Applicazione del “reverse charge” alle operazioni intermedie. In questo caso l’operazione imponibile è l’acquisto, anziché la cessione: l’acquirente emette la fattura e si addebita l’Iva dovuta allo Stato. Il recupero di gettito è frutto di due diversi fattori: la scomparsa dell’evasione intermedia, dovuta al fatto che non circola più Iva; l’incremento delle cessioni dichiarate per mantenere alto il margine di guadagno esposto, non essendo più possibile alterarlo con l’omessa dichiarazione degli acquisti. Ma soprattutto, il regime di reverse charge produrrebbe effetti positivi sulle cessioni al consumo finale. L’omessa dichiarazione di parte degli acquisti autofatturati, al fine di esporre un margine di guadagno maggiormente credibile, sarebbe accertabile d’ufficio partendo dagli “Elenchi clienti e fornitori”.
Per potere applicare il reverse charge in modo generalizzato, però, serve l’autorizzazione della Ue, per la quale già la Germania ha presentato analoga richiesta. Questa circostanza potrebbe comportare la necessità di limitare inizialmente l’applicazione del nuovo regime solo ad alcuni settori specifici, quali il commercio al minuto e all’ingrosso.
Introduzione della fatturazione telematica. Produrrebbe risultati simili al reverse charge, anche se di minore entità. Si tratterebbe di introdurre l’obbligo di fatturazione delle operazioni intermedie attraverso l’utilizzo di una procedura informatizzata, che preveda la trasmissione in via telematica al Fisco delle informazioni contenute nelle fatture, al fine di evitare l’omessa dichiarazione delle operazioni intermedie, tanto in vendita quanto in acquisto.
Accredito diretto sul bilancio dello Stato dell’Iva a carico delle PA. Si tratterebbe di fare versare dalle Pubbliche amministrazioni l’Iva dovuta per acquisti e investimenti direttamente su uno specifico capitolo d’entrata del bilancio dello Stato anziché ai propri fornitori. Di conseguenza, scomparirebbe l’obbligo per i fornitori di anticipare (per competenza) l’Iva non ancora incassata (per cassa) e potrebbero essere cancellate tutte le norme agevolative introdotte per differire il versamento al momento del pagamento.

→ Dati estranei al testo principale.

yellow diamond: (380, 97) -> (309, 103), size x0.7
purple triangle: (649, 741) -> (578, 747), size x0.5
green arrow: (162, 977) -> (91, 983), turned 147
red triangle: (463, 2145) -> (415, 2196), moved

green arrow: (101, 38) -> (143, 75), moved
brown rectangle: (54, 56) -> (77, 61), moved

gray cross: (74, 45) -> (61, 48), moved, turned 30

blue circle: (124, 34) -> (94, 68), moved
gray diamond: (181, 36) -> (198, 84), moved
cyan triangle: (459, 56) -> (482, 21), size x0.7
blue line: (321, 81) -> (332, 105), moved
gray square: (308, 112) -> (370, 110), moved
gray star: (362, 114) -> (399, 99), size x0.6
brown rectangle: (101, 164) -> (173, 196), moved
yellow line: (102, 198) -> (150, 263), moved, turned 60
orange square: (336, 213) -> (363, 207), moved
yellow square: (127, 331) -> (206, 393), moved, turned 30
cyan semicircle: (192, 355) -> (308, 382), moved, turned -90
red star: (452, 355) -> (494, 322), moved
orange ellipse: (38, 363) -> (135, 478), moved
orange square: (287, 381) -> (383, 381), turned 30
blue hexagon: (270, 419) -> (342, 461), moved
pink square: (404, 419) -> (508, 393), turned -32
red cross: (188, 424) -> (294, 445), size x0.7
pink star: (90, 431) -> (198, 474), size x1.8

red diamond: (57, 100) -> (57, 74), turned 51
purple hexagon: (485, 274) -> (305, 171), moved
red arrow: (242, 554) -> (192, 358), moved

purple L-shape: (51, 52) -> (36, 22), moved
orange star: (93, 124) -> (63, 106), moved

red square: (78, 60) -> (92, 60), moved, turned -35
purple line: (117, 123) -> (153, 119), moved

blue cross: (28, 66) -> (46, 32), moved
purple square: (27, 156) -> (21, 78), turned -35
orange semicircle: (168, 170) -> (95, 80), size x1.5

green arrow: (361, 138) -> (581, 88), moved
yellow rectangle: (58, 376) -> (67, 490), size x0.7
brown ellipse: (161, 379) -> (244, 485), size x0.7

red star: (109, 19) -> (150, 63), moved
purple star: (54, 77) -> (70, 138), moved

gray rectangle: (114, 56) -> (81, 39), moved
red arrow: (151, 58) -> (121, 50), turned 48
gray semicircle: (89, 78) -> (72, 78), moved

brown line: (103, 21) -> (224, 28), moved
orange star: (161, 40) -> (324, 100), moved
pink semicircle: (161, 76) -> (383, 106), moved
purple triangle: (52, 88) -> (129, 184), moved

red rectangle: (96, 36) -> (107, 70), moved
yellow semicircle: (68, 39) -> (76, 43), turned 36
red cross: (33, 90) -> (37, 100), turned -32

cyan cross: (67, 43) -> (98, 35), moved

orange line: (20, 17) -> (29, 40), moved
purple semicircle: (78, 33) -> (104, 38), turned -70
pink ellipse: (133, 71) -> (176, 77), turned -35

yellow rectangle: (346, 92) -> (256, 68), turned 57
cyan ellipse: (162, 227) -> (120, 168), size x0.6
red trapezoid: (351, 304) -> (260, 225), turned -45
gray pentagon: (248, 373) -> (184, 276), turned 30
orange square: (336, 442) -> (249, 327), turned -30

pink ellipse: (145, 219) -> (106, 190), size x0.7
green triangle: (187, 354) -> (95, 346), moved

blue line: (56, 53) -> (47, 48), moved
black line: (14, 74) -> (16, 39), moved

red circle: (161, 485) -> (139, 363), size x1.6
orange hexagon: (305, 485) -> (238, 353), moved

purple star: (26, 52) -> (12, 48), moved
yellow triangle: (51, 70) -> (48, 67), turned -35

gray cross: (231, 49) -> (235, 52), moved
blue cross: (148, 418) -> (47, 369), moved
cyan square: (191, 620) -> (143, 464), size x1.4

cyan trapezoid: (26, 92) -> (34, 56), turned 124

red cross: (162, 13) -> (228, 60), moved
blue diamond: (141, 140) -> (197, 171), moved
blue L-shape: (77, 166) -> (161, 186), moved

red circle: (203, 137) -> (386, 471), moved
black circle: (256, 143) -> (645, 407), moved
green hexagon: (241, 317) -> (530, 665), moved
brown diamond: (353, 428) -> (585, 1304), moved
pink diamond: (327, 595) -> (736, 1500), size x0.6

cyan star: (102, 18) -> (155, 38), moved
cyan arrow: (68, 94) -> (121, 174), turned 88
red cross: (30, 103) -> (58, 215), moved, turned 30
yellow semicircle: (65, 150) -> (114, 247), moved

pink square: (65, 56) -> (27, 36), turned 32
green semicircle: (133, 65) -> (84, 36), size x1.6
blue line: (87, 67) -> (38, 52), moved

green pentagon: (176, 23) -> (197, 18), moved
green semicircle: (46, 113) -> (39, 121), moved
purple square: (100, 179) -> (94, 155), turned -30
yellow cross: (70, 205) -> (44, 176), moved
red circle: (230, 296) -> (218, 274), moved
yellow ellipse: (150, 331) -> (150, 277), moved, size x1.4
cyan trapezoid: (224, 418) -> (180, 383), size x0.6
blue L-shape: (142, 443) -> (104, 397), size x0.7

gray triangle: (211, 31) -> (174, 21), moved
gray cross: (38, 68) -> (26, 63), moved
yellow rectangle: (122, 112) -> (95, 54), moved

Secondo la Fondazione Nens, se attuate completamente queste misure potrebbero fare crescere il gettito Iva, a regime, di circa 27 miliardi di euro. Però produrrebbero conseguenze positive anche sul gettito dei tributi diretti e dell’Irap, calcolate in ulteriori 32 miliardi di gettito Irpef, Ires e Irap, a regime. La Fondazione Nens rileva, peraltro, come per l’applicazione di queste innovazioni siano necessarie alcune autorizzazioni dell’Unione europea.